Reg Ripper is an open source tool from Harlan Carvey that allows for quick and easy processing of registry files with an output that can be quickly searched through for file names and events of interest, attached USB devices, and other great clues to user activity. Forensic Explorer is an up-and-coming forensic suite from GetData that offers the ability to easily mount Volume Shadow Copies, allowing for the examination of various snap shots in time of previous versions of files, directories, and volumes.
And Triforce ANJP? This tool is kind of like magic. I discovered it several years ago while reading David Cowen’s daily blogging project (what an undertaking!!). I beta tested early versions of Triforce while working in law enforcement, and provided samples of journal files from Windows Mobile devices for development. This tool ranked high on my shopping list while setting up the new lab here at GDF. TriForce ANJP leverages Windows journaling artifacts and provides a unique way of linking information from the Master File Table (MFT), LogFile, and USN, so that you can examine not just the current file system state, but also historical changes logged in the LogFile and USN. In other words, Triforce is a time machine that can help unravel those unintentional footprints left by unintentional spoliation.

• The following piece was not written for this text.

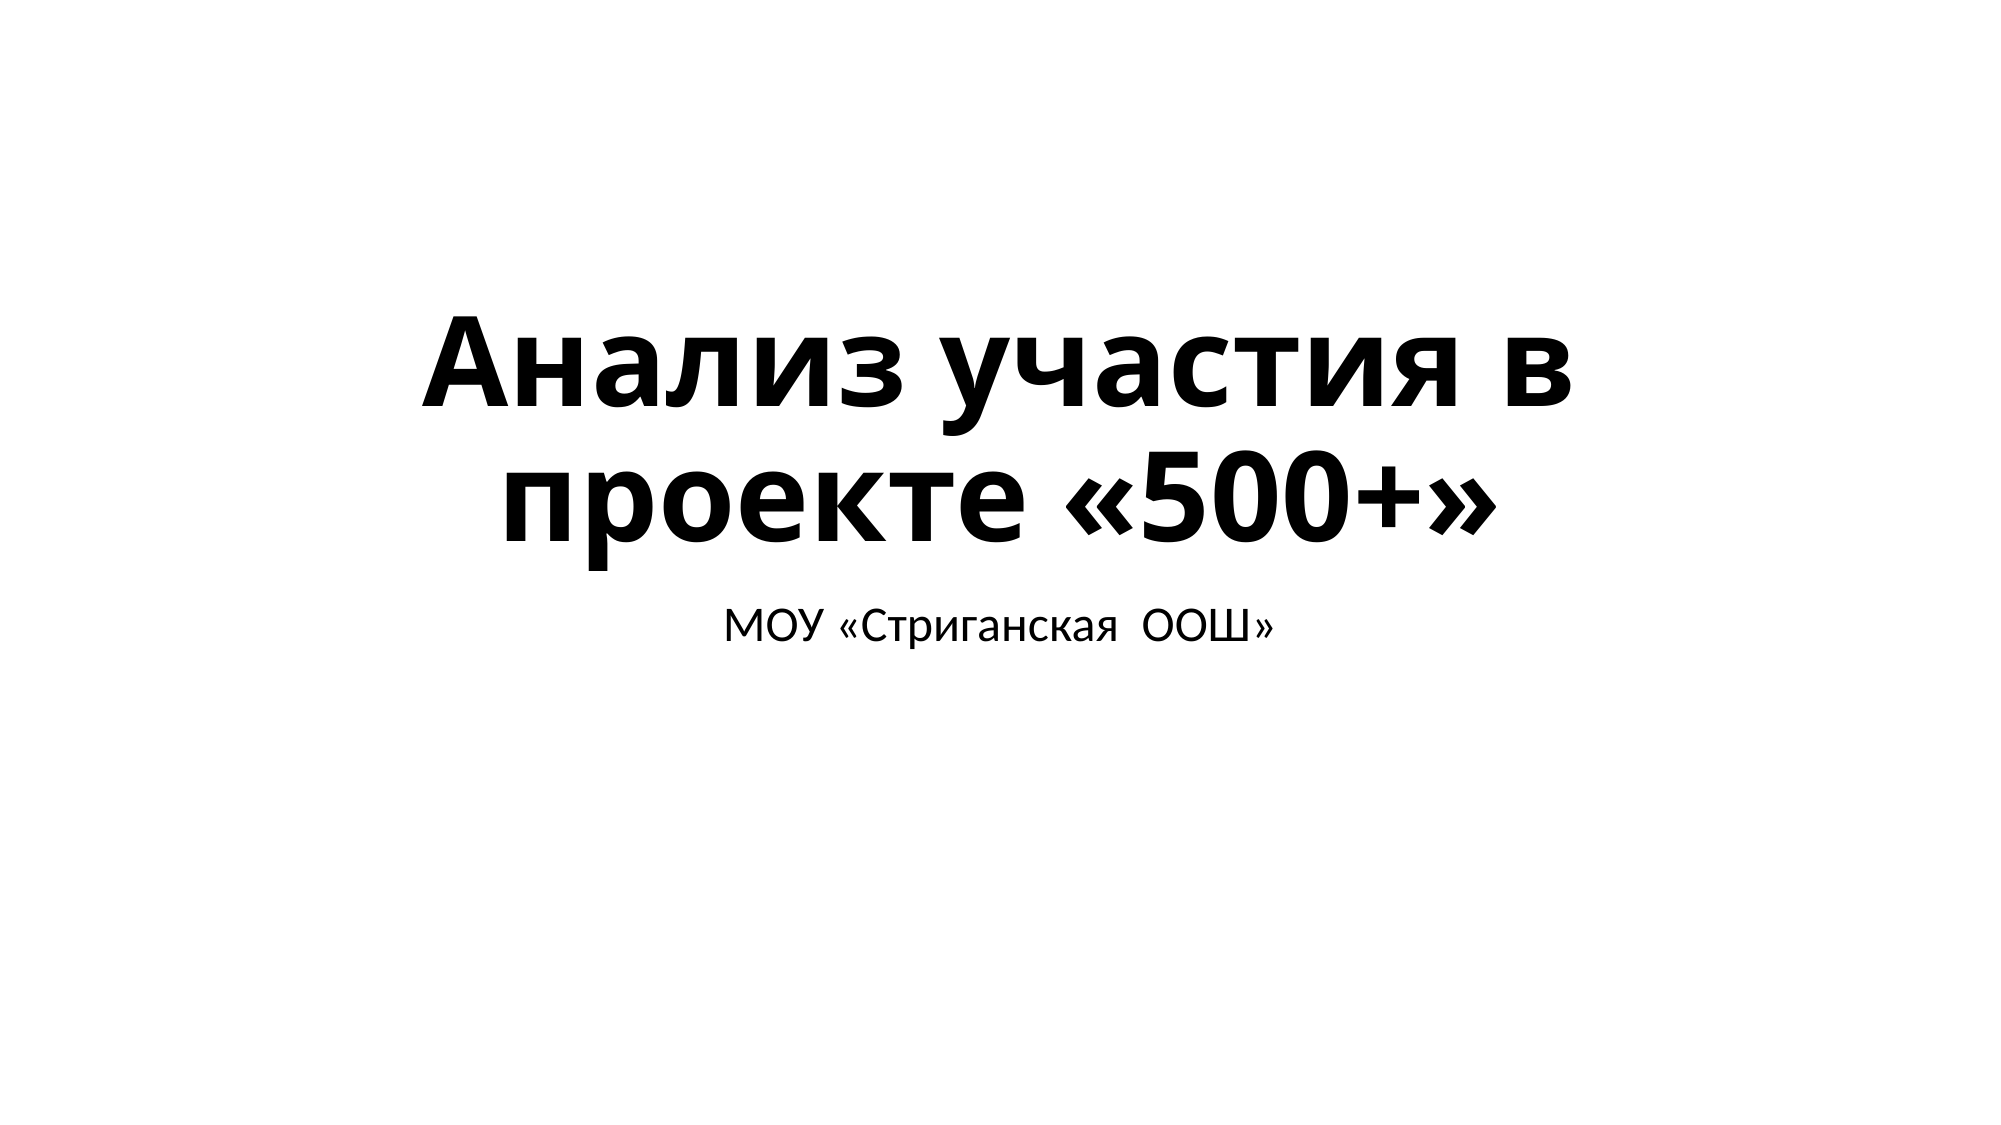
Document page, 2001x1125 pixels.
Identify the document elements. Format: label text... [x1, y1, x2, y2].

subtitle МОУ «Стриганская ООШ» [249, 590, 1750, 863]
title Анализ участия в проекте «500+» [249, 184, 1750, 576]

There are other great tools for this kind of time machine work: Registry Recon, libvshadow, Windows Event Log Parser, to name just a few. If you’re interested in further reading Mari Degrazia wrote a great blog post on similar methodology she used examining machines for evidence of malware post remediation.
In the end, this particular wayward employee followed through with the trial, but he did not win. With the information I was able to provide, the attorney questioned the employee on the stand and obtained admissions of employee data theft. Here were the attorney’s reactions:
The trial ended up very nicely. The jury found that Mr. XXXXXX misappropriated a trade secret and we were able to with some confidence question him about taking XYZXYZXYZ the morning he left and he ultimately admitted to it. He said he deleted everything off of it after he took it, which we think only compounded the jury’s perception of his honesty. We very much appreciate your hard work on this Cindy and in particular the time you spent last Friday that led to the specific date and time of the download that we used to pin Mr. XXXXXX down. I will recommend you to others for this sort of work going forward.